▶ [Assigned task 1] In the passage on natural hydrogen, what temperature range favors serpentinization?
▶ [Assigned task 2]
Decide whether each statement agrees with the passage on natural hydrogen. Answer yes or no for each, and quote the words of the passage that settle it.
(a) Annual hydrogen generation capacity in mountain ranges can be up to 20 times greater than in rift environments.
(b) Mountain ranges are a warmer environment than rift basins.
(c) Suitable reservoir rocks are readily available in the deeper parts of rift basins during serpentinization and hydrogen generation.
▶ [Assigned task 3] Rewrite the passage on natural hydrogen between "It turns out" and "of rift basins.", inclusive, changing "rift basins" to "extensional basins".

▶ [Passage provided]

----

Numerical modelling helps constraining regions with natural H2 resources
A thorough understanding of how such tectonic environments evolve is key to properly assess their natural hydrogen potential. Using a state-of-the-art numerical plate tectonic modelling approach, calibrated with data from natural examples, the GFZ-led research team simulated the full plate tectonic evolution from initial rifting to continental break-up, followed by basin closure and mountain building. In these simulations, the researchers were able to determine for the first time where, when, and how much mantle rocks are exhumed in mountains, and when these rocks may be in contact with water at favorable temperatures, to allow for efficient serpentinization and natural hydrogen generation.
It turns out that conditions for serpentinization and thus natural H2 generation are considerably better in mountain ranges than in rift basins. Due to the comparably colder environment in mountain ranges, larger volumes of exhumed mantle rocks are found at favorable serpentinization temperatures of 200-350°C, and at the same time plenty of water circulation along large faults within the mountains can allow for their serpentinization potential to be realized. As a result, the annual hydrogen generation capacity in mountain ranges can be up to 20 times greater than in rift environments. In addition, suitable reservoir rocks (for example sandstones) required for the accumulation of economically viable natural H2 volumes are readily available in mountain ranges, but are likely absent during serpentinization and hydrogen generation in the deeper parts of rift basins.
Natural hydrogen exploration (and more) in mountain ranges
The results of this now published research provide a strong impulse to intensify the exploration for natural H2 in mountain ranges. In fact, various exploration efforts are already underway in places such as the Pyrenees, European Alps, and Balkans, where researchers have previously found indications of ongoing natural hydrogen generation.

----

▶ [Records supplied]
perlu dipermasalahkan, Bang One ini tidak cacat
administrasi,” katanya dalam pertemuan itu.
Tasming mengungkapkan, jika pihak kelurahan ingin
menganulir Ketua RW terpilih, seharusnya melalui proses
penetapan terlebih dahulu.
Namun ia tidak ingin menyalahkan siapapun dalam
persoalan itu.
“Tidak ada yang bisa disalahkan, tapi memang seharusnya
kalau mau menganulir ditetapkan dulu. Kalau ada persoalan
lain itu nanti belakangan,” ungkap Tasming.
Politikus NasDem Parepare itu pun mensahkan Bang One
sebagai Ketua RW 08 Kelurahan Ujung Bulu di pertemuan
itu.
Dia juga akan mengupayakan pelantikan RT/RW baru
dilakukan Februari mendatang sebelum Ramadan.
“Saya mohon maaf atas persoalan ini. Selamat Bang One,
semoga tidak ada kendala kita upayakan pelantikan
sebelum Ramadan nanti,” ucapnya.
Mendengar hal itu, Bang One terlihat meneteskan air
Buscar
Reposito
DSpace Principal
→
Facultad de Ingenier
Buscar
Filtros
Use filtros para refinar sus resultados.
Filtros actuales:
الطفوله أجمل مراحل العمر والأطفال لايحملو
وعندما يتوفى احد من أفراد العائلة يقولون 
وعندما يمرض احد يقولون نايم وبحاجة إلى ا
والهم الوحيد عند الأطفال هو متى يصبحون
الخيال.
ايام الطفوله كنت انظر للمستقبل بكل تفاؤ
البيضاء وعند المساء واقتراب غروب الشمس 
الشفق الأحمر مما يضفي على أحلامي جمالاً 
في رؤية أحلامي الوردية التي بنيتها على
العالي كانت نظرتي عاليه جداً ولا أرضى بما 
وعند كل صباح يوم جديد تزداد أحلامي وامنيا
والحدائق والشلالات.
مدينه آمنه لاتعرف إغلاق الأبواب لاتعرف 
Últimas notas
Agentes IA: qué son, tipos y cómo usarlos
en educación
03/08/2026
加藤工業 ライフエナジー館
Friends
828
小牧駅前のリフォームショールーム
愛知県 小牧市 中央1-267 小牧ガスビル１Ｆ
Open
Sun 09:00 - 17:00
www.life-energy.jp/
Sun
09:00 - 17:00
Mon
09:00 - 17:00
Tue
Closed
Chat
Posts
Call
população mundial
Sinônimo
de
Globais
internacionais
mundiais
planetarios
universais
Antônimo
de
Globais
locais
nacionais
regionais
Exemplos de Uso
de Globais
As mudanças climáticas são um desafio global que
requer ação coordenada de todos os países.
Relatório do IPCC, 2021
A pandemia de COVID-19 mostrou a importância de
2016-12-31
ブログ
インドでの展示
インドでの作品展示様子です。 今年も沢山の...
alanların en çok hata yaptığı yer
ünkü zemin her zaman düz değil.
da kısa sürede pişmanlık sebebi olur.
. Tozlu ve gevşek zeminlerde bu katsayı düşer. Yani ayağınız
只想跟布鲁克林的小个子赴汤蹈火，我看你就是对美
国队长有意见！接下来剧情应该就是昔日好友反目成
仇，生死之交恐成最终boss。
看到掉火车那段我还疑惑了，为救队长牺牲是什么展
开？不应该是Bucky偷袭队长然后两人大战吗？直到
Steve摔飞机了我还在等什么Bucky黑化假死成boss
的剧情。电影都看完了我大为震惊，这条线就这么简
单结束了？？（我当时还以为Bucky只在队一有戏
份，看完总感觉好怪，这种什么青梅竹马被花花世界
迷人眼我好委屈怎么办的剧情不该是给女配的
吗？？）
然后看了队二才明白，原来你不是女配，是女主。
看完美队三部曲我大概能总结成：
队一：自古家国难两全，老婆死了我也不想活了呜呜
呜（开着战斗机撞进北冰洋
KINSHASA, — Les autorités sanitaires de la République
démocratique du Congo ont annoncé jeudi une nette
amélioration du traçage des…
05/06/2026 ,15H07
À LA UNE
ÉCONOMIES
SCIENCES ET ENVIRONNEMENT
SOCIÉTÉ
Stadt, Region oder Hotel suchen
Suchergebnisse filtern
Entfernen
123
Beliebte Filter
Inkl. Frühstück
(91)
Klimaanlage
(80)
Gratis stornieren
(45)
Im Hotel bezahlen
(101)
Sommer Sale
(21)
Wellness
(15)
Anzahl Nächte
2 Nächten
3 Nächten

----

▶ [Task output 1] 200-350°C

▶ [Task output 2]
(a) Yes: "the annual hydrogen generation capacity in mountain ranges can be up to 20 times greater than in rift environments"
(b) No: "Due to the comparably colder environment in mountain ranges"
(c) No: "but are likely absent during serpentinization and hydrogen generation in the deeper parts of rift basins"

▶ [Task output 3]
It turns out that conditions for serpentinization and thus natural H2 generation are considerably better in mountain ranges than in extensional basins. Due to the comparably colder environment in mountain ranges, larger volumes of exhumed mantle rocks are found at favorable serpentinization temperatures of 200-350°C, and at the same time plenty of water circulation along large faults within the mountains can allow for their serpentinization potential to be realized. As a result, the annual hydrogen generation capacity in mountain ranges can be up to 20 times greater than in rift environments. In addition, suitable reservoir rocks (for example sandstones) required for the accumulation of economically viable natural H2 volumes are readily available in mountain ranges, but are likely absent during serpentinization and hydrogen generation in the deeper parts of extensional basins.